As its name and the previous explanation outline, it is a regression algorithm, and the main member and father of the family of linear algorithms where Generalised Linear Models (GLMs) come from.

It can be trained using a closed form solution, or, as it is normally done in the Machine Learning world, using an iterative optimisation algorithm like Gradient Descent.

Linear Regression is a parametric machine learning model (with a fixed number of parameters that depend on the nº of features of our data and that trains quite quickly) that works well for data that is linearly correlated with our target variable (the continuous numeric feature that we want to later predict), that is very intuitive to learn, and easy to explain. 

It is what we call an ‘explainable AI model’, as the predictions it makes are very easy to explain knowing the model weights.

An example of a Linear Regression model could be a model that predicts house prices taking into account the characteristics of each home like the surface area, location, number of rooms, or if it has an elevator or not.

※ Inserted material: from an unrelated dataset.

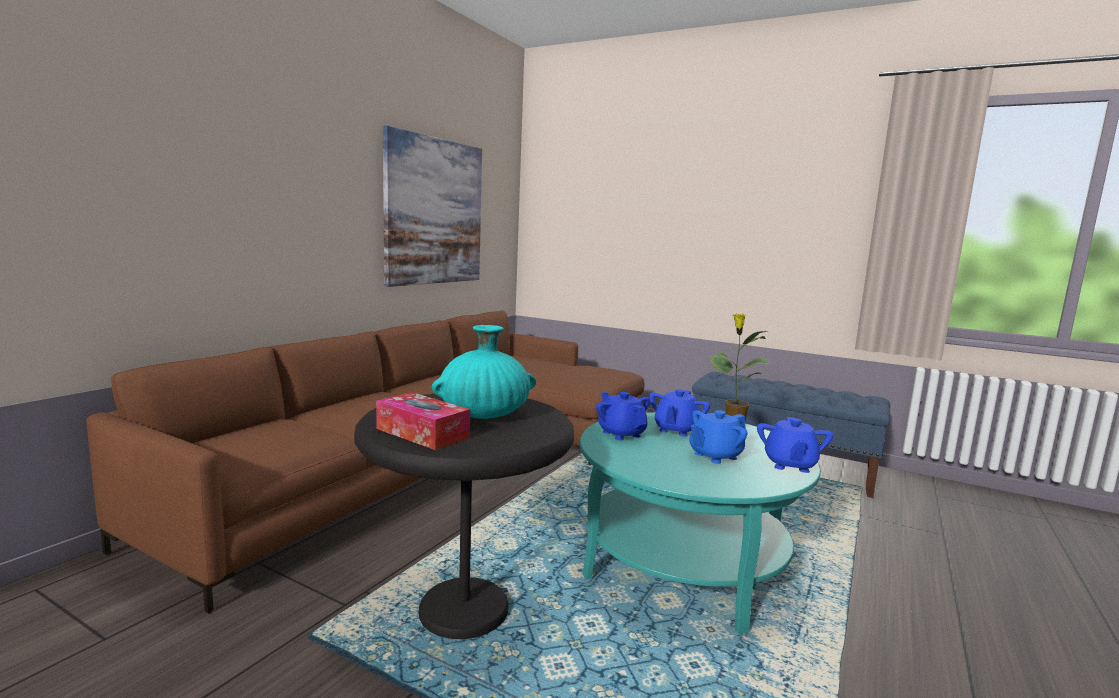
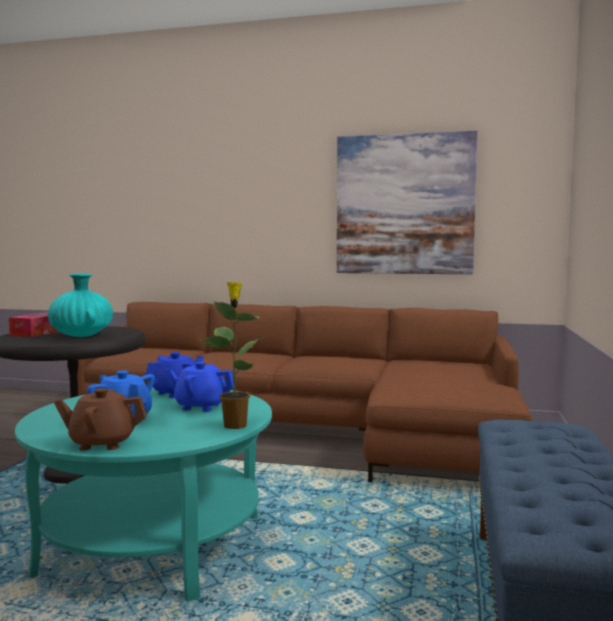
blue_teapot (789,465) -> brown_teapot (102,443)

The following figure shows how Linear Regression would predict the price of a certain house using only 1 feature: 

The surface area in squared meters of the house. 

In the case of more variables being included in our model, the X axis would reflect a weighted linear combination of these features.

The line from the previous figure would have been fit in the training process using an optimisation algorithm, like gradient descent, that iteratively changes the slope of the line until the best possible line for our task is obtained.